● **Stored data entries**:
· · ·

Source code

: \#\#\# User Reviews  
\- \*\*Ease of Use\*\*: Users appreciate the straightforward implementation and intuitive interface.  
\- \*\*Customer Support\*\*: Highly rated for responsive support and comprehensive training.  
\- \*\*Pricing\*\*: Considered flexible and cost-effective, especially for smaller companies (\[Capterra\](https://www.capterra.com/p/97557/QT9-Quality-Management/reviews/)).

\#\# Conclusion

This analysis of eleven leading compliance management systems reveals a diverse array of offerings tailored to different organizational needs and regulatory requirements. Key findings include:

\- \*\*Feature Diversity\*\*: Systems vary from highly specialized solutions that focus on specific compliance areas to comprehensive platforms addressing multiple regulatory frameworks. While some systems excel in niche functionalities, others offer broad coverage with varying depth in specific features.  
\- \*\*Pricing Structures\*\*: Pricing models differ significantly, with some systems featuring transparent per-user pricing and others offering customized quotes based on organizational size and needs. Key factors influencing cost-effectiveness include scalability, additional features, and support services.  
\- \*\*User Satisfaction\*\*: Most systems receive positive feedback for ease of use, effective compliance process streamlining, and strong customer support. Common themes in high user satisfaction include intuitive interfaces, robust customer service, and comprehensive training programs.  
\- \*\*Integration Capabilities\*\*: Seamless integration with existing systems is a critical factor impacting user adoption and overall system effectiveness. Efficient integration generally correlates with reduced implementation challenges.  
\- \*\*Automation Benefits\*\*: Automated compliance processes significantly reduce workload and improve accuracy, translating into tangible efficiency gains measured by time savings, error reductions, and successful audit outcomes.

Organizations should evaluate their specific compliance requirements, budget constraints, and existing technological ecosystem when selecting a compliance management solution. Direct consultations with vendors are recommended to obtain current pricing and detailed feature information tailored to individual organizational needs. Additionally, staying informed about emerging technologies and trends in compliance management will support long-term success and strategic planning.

· · ·

● **Task description**: Scan the records for the word "comprehensive" and copy every line where it is found.

● **Answer box**:
\- \*\*Customer Support\*\*: Highly rated for responsive support and comprehensive training.  
\- \*\*Feature Diversity\*\*: Systems vary from highly specialized solutions that focus on specific compliance areas to comprehensive platforms addressing multiple regulatory frameworks. While some systems excel in niche functionalities, others offer broad coverage with varying depth in specific features.  
\- \*\*User Satisfaction\*\*: Most systems receive positive feedback for ease of use, effective compliance process streamlining, and strong customer support. Common themes in high user satisfaction include intuitive interfaces, robust customer service, and comprehensive training programs.  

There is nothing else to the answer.